### What this exercise asks
a. From the trading-system forum thread, list each performance metric given for the system, with its minimum and maximum values.
b. According to the trading-system forum thread, what fee does Bell Direct charge on trades over $25k?
c. Extend the trading-system forum thread beyond its last line by writing the reply that follows the quoted post.

### Source passage
::::::::

CAR:- Min 35% Max 43%
System Draw Drawdown:- Min 10% Max 17%
% Winners:- Min 52% Max 58%
Profit Factor: - Min 3 Max 5
Avg Bars Held: - Min 34 Max 37

My plan is to go live with this system using an initial bankroll of $50k and a max number of open positions of 20 with each open position being 5% of the portfolio value. As such the above system performance figures were based on the simple model of 20 positions each being 5% of the portfolio value. I only intent to trade XAO so the above is based on stocks making up the XAO.

I will more than likely use Bell Direct to trade this system (yes I know there are cheaper brokers around, but I like Bell for several reasons) so the above performance is based on their current schedule of trade fees ($15 upto $10k, $25 between $10k and $25k and 0.1% over $25k).

Like I said I plan to paper trade for six to nine months before going live so stay tuned while I take my initial positions early Jan. Buy/Sell orders will be placed at the start of each month. I plan to do a bit more detailed Monte Carlo analysis of my system over Christmas so my system parameters may undergo a little tweaking here and there between now and the New Year.

I'm happy to receive any constructive feedback during this journey.

Have a great Christmas and New Year everyone and I hope 2020 brings us all a successful year of trading. Cheers all, MA.


----------



## jjbinks

Keen to see how you go.

I paper traded weekly flipper system on the US market for 6 months before deciding it wasn't for me. (I posted my results in the forums if you are interested)

Your results are quite impressive and I think it is very good idea to paper trade to give you that extra confidence that there is no issues with your system. 

Can I ask about settings for your back testing? 
What period did you test over?
What data did you use?
I know your system is monthly but is this done using amibroker monthly backtest setting or is is through the code? (The reason I ask is that it then helps make sense of bars held i.e. 34 months vs 34 days)

Also do you think you could post your equity graph?

Do you use a market filter?


----------



## MovingAverage

jjbinks said:


> Keen to see how you go.
> 
> I paper traded weekly flipper system on the US market for 6 months before deciding it wasn't for me. (I posted my results in the forums if you are interested)
> 
> Your results are quite impressive and I think it is very good idea to paper trade to give you that extra confidence that there is no issues with your system.
> 
> Can I ask about settings for your back testing?
> What period did you test over?
> What data did you use?
> I know your system is monthly but is this done using amibroker monthly backtest setting or is is through the code? (The reason I ask is that it then helps make sense of bars held i.e. 34 months vs 34 days)
> 
> Also do you think you could post your equity graph?
> 
> Do you use a market filter?

::::::::

### Stored data
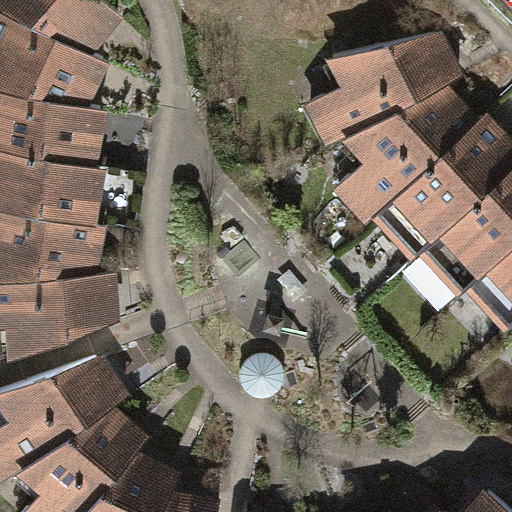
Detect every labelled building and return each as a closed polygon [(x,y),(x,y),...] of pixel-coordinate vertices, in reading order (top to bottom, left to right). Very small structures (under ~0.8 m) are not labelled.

::::::::

### The results
a.
CAR: Min 35%, Max 43%
System Draw Drawdown: Min 10%, Max 17%
% Winners: Min 52%, Max 58%
Profit Factor: Min 3, Max 5
Avg Bars Held: Min 34, Max 37

b. 0.1%

c.
@jjbinks In relation to my backtesting--I used Amibroker's Explorer to give me a dump of all possible trades. I didn't just use entered trades via the backtester which would have only been a sub-set of all possible trades. I then dumped all possible trades into TradeSim for the Monte Carlo simulations which gave me the results that I published in this thread. For the results I posted here I used all stocks that made up XAO from 1 Jan 2000 through to 1 Nov 2019 and my data included all current and delisted stocks (to address survivorship bias). I've done some walk forward analysis recently and for that I used a broader time frame of XAO stocks starting at 1 Jan 1990 through to 1 Nov 2019. I set the time frame in AFL to monthly. Funny you should mentioned hold time as I do have a few uncertainties that I'm looking at in more detail as my feeling is that the hold time should be less but I'm just confirming this so will let you know soon. No problems on posting the equity curve. I'll post up some graphs from you in the next day or so. Yes, I use several market filters but nothing too fancy--volume, price and an index filter (is XAO up, down or sideways).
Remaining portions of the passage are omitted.